___ The data ___

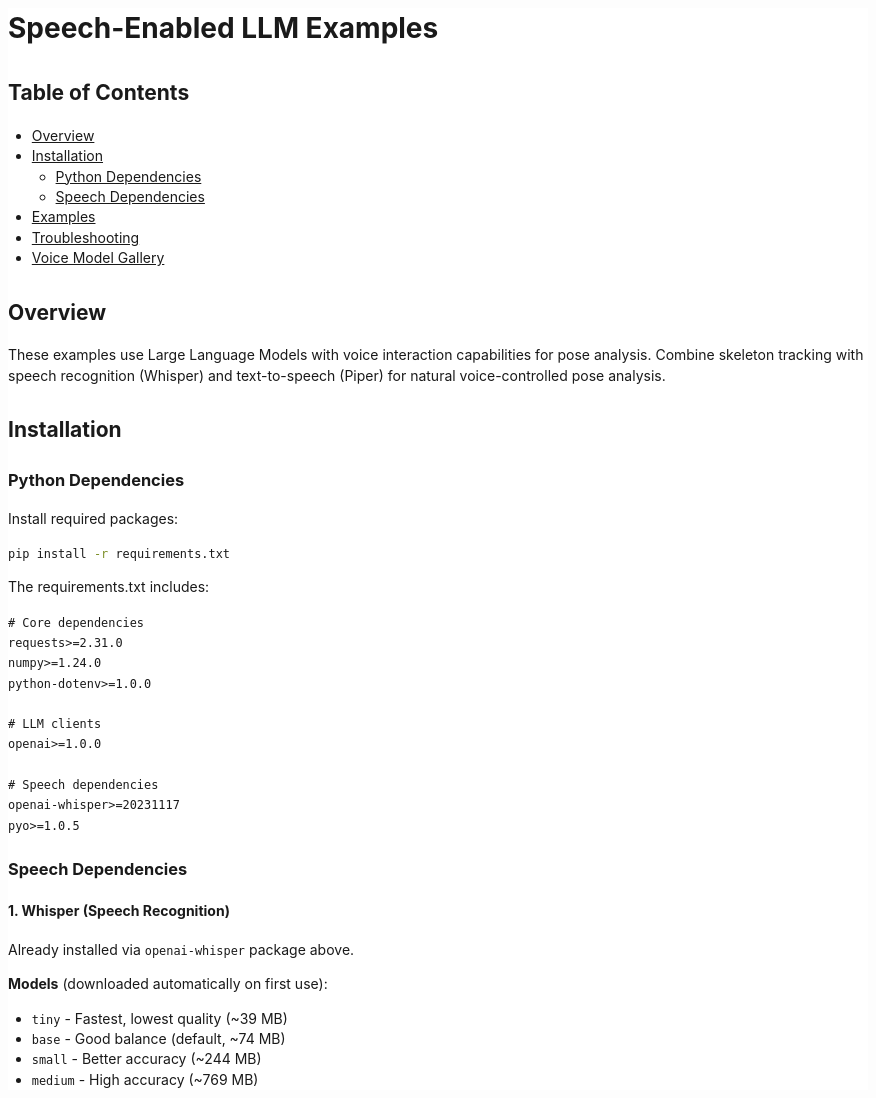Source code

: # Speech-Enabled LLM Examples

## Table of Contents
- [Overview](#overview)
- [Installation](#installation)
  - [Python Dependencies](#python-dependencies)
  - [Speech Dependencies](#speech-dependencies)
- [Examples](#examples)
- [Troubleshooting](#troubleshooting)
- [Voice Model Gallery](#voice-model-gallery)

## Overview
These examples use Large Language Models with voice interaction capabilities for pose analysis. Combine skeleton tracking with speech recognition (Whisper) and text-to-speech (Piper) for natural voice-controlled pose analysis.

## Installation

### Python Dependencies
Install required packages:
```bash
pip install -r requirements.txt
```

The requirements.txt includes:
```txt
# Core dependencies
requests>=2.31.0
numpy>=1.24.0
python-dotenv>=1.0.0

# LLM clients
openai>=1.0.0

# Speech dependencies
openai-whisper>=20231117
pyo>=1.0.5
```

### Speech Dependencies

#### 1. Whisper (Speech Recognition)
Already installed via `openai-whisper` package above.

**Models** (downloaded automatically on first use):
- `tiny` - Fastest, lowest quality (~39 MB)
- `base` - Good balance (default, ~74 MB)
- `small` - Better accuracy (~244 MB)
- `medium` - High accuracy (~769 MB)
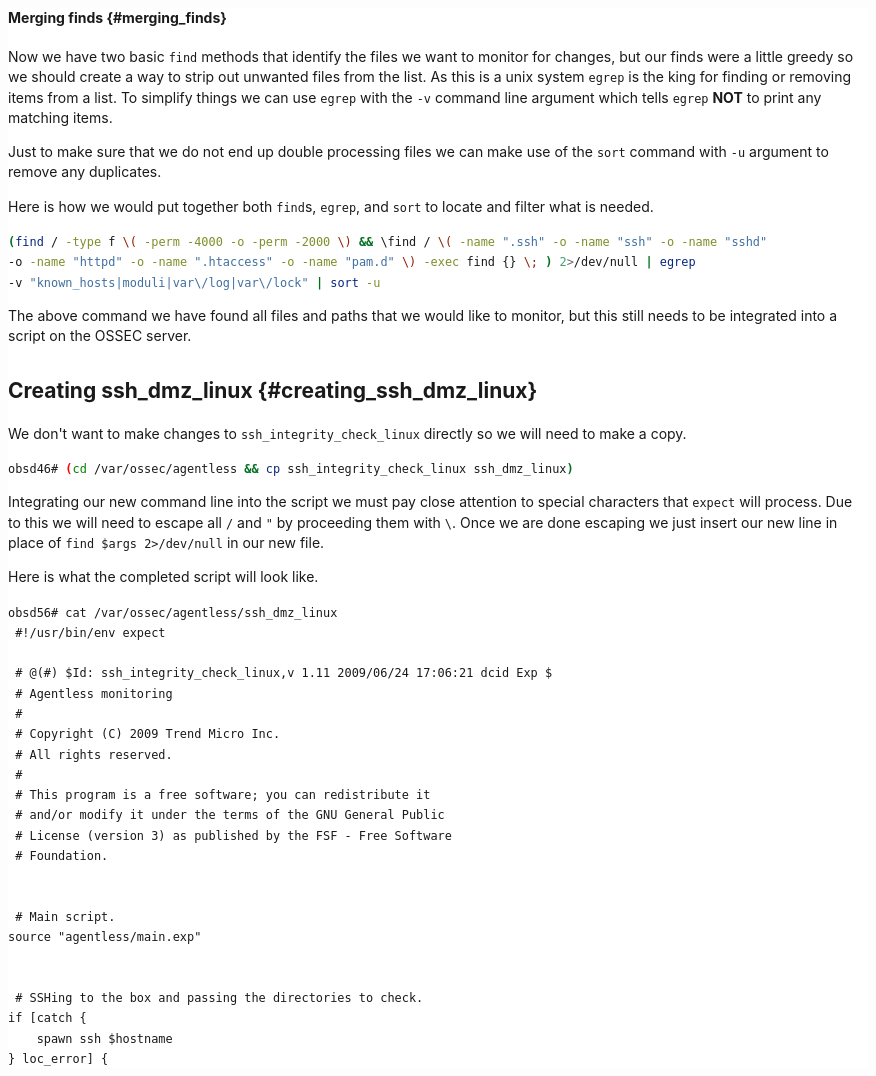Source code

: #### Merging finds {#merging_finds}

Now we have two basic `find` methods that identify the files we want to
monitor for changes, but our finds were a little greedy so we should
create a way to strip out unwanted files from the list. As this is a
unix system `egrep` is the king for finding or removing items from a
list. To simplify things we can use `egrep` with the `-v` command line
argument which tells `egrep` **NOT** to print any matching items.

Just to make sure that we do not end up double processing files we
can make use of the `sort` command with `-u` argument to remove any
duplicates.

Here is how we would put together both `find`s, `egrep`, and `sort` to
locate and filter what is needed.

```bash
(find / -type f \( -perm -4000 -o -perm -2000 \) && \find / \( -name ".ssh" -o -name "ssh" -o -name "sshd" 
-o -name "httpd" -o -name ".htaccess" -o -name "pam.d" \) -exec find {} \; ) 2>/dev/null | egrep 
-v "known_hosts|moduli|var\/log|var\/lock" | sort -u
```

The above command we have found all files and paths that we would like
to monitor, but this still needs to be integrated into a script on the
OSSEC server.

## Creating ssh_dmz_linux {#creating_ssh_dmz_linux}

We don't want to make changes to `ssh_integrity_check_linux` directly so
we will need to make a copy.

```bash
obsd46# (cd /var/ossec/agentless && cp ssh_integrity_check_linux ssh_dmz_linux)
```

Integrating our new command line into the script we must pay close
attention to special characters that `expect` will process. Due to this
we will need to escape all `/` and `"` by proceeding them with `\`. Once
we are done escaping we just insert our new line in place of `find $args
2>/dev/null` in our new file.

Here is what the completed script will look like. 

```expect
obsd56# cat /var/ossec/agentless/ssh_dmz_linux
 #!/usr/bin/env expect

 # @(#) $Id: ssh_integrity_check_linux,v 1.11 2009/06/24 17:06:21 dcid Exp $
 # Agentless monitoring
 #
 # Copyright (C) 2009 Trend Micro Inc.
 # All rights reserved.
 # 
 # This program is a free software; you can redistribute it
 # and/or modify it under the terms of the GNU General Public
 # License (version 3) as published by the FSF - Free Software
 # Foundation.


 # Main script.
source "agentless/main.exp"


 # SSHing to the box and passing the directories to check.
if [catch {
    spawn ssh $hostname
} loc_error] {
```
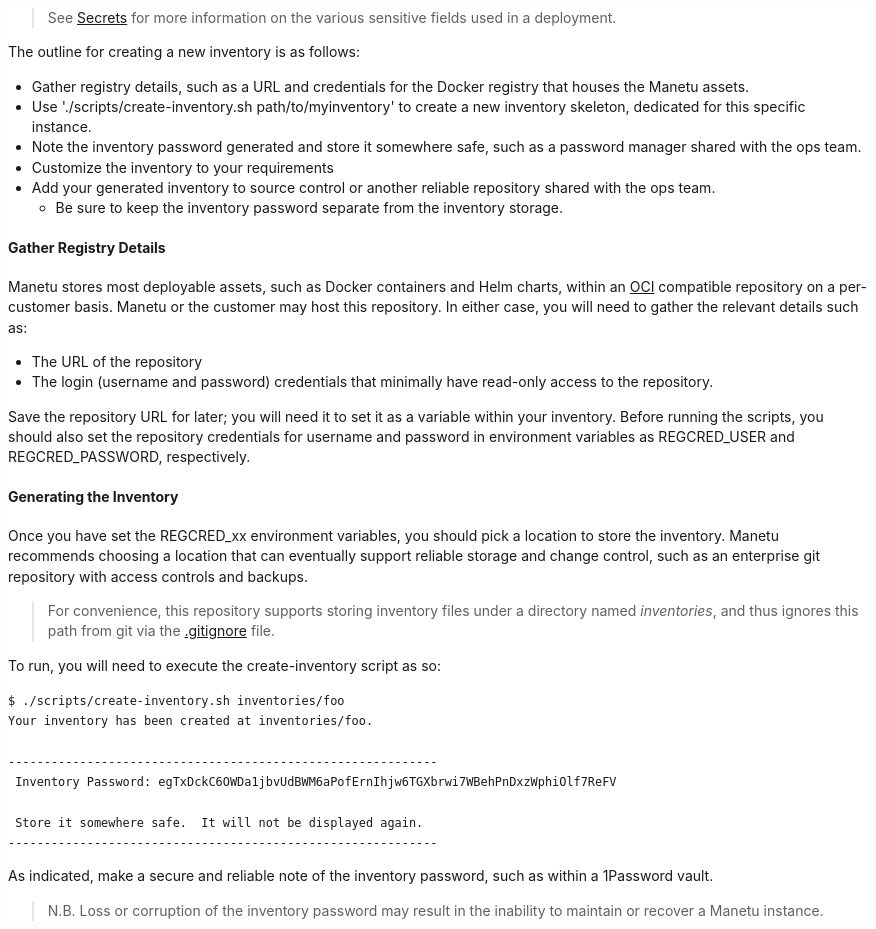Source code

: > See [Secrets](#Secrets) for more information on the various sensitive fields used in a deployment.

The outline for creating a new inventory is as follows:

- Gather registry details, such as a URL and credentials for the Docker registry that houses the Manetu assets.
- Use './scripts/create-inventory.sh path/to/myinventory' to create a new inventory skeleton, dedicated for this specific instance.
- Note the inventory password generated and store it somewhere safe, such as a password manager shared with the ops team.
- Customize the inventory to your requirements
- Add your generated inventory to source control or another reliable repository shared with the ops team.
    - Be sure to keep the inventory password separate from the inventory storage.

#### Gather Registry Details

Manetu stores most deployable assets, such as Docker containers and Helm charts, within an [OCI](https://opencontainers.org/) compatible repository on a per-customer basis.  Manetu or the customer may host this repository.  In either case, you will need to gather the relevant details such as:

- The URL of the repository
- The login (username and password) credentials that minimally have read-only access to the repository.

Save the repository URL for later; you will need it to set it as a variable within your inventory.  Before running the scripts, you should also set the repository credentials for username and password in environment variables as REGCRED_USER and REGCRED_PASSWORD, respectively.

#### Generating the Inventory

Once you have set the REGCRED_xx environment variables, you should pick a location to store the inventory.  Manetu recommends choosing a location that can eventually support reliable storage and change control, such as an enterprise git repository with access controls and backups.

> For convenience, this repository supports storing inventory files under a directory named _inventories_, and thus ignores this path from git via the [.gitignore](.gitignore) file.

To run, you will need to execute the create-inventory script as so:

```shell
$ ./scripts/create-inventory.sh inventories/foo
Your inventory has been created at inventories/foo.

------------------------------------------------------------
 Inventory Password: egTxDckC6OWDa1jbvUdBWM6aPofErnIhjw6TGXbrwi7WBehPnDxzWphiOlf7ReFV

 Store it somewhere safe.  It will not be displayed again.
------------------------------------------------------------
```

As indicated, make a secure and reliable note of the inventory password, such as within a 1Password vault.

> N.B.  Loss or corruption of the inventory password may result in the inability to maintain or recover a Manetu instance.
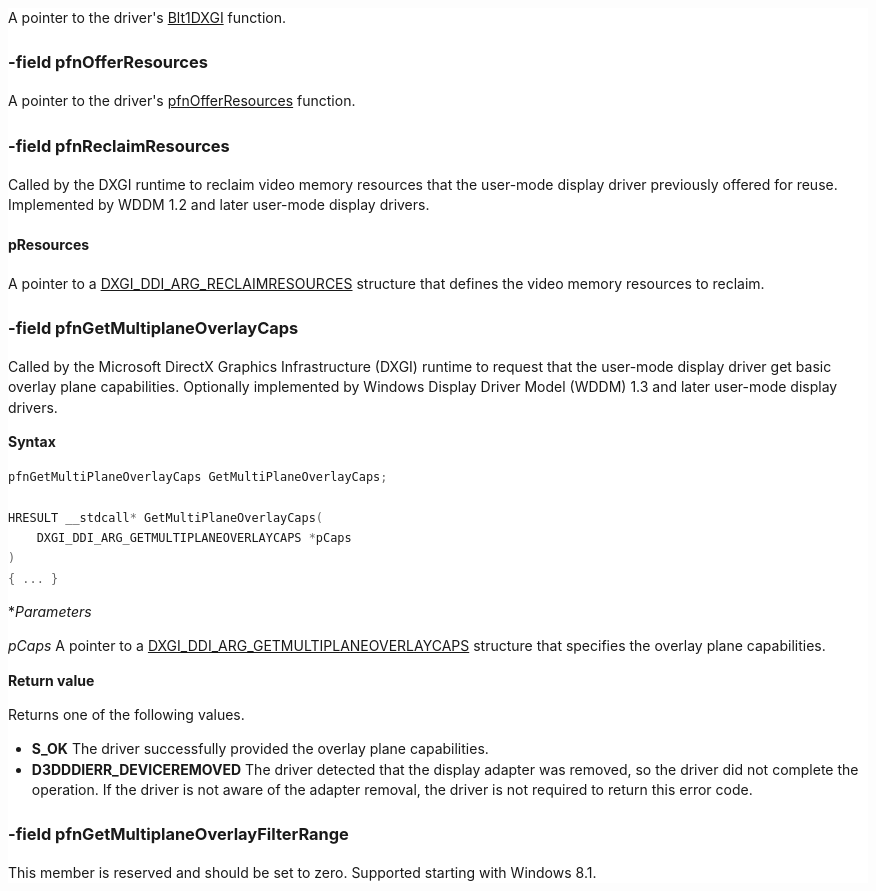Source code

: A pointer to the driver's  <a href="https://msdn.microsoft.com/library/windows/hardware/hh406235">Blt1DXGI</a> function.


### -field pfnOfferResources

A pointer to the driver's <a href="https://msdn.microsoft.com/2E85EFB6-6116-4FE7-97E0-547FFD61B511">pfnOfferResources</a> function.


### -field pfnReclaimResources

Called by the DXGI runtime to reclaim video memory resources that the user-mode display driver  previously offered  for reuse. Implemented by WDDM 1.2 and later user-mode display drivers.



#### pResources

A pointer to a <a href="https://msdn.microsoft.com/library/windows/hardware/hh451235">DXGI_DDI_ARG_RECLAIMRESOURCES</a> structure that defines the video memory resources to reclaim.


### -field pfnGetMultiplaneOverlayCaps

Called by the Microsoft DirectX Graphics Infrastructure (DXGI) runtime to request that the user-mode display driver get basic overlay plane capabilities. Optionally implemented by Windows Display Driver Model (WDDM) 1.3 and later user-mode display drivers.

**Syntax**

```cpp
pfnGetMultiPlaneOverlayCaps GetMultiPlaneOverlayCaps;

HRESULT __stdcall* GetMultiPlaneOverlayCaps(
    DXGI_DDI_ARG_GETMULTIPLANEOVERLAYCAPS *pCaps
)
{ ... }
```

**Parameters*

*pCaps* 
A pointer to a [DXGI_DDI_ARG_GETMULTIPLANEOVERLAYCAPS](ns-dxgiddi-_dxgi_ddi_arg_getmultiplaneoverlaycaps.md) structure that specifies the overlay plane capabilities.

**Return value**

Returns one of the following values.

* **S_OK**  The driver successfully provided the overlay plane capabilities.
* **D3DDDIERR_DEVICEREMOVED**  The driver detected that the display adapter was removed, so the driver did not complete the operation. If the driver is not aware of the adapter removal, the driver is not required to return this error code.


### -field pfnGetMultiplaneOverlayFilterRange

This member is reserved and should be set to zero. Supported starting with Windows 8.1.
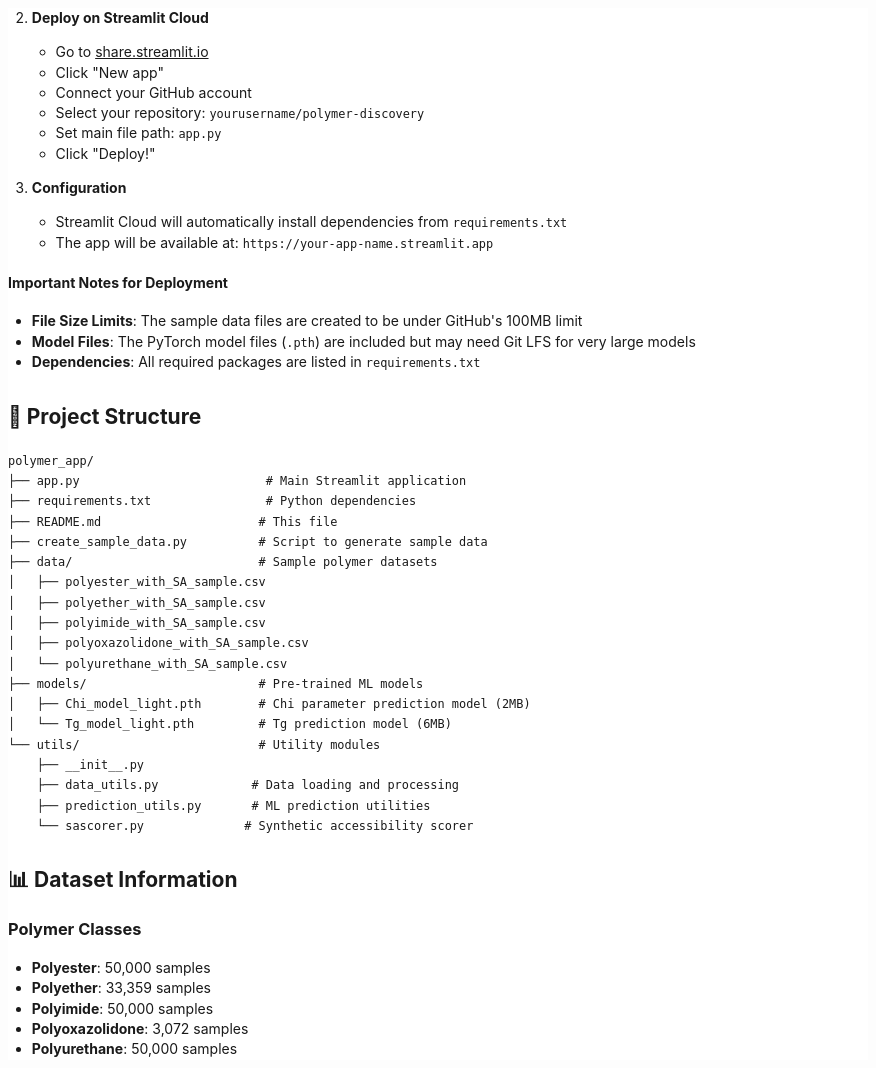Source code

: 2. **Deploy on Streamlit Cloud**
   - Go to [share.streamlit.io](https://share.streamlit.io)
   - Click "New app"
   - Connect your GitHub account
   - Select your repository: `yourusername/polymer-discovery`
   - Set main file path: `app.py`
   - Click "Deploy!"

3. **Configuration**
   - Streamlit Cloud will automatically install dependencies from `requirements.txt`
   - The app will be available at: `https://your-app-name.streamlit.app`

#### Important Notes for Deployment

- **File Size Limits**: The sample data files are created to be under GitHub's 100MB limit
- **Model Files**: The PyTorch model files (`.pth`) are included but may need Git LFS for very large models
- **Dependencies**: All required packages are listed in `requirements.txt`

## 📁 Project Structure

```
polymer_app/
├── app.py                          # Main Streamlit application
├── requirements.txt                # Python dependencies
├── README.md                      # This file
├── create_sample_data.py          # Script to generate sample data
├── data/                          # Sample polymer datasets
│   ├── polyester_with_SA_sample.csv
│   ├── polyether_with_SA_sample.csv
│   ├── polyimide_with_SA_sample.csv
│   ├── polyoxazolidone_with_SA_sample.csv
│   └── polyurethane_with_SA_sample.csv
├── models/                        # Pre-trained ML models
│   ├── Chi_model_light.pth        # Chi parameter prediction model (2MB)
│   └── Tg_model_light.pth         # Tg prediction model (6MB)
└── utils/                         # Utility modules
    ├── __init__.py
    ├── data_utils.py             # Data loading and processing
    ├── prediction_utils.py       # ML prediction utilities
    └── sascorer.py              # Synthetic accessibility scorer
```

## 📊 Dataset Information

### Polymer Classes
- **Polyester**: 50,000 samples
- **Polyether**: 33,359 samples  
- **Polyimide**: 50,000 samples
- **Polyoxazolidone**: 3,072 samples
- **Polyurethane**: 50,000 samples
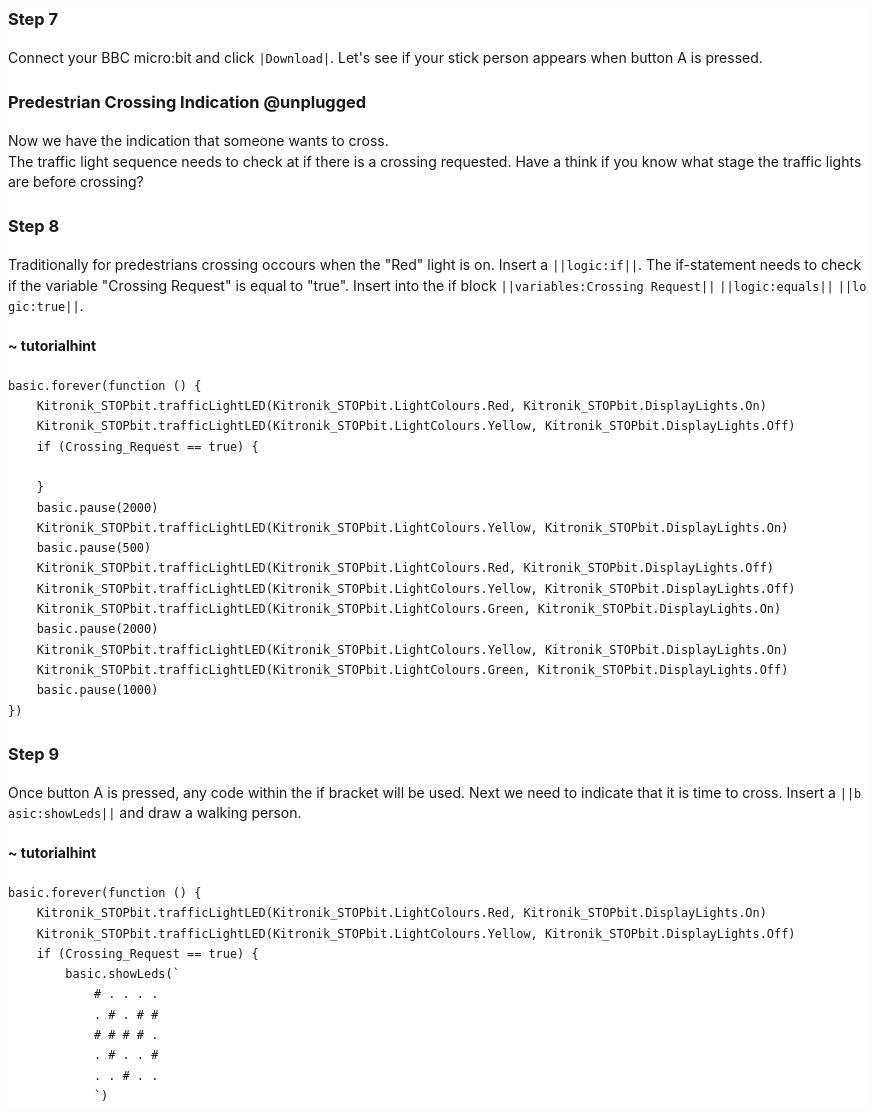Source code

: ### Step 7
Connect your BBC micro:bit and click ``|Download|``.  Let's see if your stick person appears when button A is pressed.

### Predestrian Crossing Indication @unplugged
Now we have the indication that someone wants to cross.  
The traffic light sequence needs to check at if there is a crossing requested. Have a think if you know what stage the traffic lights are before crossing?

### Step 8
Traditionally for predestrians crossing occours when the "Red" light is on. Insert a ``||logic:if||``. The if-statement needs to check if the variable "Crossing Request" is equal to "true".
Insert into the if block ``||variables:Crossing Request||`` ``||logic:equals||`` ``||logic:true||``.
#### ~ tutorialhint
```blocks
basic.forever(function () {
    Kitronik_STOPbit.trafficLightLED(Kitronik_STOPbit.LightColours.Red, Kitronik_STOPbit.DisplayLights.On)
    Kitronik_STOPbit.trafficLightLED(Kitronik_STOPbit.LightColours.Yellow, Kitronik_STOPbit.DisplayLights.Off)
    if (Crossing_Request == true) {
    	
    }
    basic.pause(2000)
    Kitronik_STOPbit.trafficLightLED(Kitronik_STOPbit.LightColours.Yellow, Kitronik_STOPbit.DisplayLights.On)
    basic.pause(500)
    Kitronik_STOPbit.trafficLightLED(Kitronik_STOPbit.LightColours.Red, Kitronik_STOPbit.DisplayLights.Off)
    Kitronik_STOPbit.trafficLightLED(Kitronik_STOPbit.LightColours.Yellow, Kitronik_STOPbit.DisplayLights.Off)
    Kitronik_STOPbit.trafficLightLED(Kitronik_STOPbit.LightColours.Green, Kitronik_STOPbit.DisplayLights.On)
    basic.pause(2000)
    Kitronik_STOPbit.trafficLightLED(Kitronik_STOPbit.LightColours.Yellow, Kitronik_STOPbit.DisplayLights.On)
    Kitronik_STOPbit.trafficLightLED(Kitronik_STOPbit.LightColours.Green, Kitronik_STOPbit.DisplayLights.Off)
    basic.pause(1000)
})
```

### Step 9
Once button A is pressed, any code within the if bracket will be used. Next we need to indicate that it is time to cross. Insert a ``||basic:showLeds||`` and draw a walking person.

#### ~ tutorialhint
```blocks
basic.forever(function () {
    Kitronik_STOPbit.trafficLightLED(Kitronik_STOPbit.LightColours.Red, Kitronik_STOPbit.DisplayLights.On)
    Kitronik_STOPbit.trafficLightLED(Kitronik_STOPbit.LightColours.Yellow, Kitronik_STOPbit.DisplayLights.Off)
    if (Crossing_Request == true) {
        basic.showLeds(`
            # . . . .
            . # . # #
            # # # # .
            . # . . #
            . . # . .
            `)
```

___

Copy out all lines from the records where the word "https" appears.

Manetu stores most deployable assets, such as Docker containers and Helm charts, within an [OCI](https://opencontainers.org/) compatible repository on a per-customer basis.  Manetu or the customer may host this repository.  In either case, you will need to gather the relevant details such as:
: A pointer to the driver's  <a href="https://msdn.microsoft.com/library/windows/hardware/hh406235">Blt1DXGI</a> function.
A pointer to the driver's <a href="https://msdn.microsoft.com/2E85EFB6-6116-4FE7-97E0-547FFD61B511">pfnOfferResources</a> function.
A pointer to a <a href="https://msdn.microsoft.com/library/windows/hardware/hh451235">DXGI_DDI_ARG_RECLAIMRESOURCES</a> structure that defines the video memory resources to reclaim.
   - Go to [share.streamlit.io](https://share.streamlit.io)
   - The app will be available at: `https://your-app-name.streamlit.app`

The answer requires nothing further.